Problem to solve:
Search the listing for the word "height" and return each line that contains it.

Provided data:
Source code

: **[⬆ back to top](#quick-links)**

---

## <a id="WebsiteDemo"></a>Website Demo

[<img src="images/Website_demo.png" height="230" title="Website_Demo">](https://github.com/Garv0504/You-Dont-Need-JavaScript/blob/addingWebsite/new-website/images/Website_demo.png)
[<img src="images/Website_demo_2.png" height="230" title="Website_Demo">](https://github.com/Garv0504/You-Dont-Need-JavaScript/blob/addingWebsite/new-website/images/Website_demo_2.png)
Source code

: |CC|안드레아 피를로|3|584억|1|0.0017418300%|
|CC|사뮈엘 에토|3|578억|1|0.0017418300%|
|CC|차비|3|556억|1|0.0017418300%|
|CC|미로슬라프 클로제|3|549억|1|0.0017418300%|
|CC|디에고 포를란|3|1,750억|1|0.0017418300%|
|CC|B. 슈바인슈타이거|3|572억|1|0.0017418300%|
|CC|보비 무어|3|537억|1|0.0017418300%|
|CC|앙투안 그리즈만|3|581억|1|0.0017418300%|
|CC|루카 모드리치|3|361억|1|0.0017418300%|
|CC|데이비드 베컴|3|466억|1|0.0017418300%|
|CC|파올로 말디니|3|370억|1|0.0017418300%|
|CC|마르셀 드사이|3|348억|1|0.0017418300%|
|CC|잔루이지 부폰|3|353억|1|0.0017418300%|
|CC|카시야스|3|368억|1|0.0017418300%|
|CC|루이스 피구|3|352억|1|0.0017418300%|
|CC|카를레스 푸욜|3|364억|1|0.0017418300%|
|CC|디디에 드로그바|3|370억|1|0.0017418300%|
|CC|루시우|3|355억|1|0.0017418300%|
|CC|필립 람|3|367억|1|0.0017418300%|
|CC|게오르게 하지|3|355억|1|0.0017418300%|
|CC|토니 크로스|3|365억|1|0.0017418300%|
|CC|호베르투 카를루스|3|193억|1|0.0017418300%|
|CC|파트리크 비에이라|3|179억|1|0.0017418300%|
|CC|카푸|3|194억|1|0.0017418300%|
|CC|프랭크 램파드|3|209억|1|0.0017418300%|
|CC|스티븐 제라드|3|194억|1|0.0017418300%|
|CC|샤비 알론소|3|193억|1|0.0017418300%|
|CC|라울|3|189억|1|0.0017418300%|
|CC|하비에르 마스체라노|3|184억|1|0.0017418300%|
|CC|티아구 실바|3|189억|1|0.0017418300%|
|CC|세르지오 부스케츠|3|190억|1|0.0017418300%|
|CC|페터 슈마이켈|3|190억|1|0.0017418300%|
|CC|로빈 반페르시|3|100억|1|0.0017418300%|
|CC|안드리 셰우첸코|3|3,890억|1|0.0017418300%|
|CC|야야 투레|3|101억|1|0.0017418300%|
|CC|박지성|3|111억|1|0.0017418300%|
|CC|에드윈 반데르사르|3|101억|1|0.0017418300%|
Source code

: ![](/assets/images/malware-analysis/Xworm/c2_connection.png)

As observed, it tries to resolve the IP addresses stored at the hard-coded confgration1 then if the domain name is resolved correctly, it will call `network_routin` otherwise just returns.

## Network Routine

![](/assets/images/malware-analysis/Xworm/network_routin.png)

Solution to this problem:
[<img src="images/Website_demo.png" height="230" title="Website_Demo">](https://github.com/Garv0504/You-Dont-Need-JavaScript/blob/addingWebsite/new-website/images/Website_demo.png)
[<img src="images/Website_demo_2.png" height="230" title="Website_Demo">](https://github.com/Garv0504/You-Dont-Need-JavaScript/blob/addingWebsite/new-website/images/Website_demo_2.png)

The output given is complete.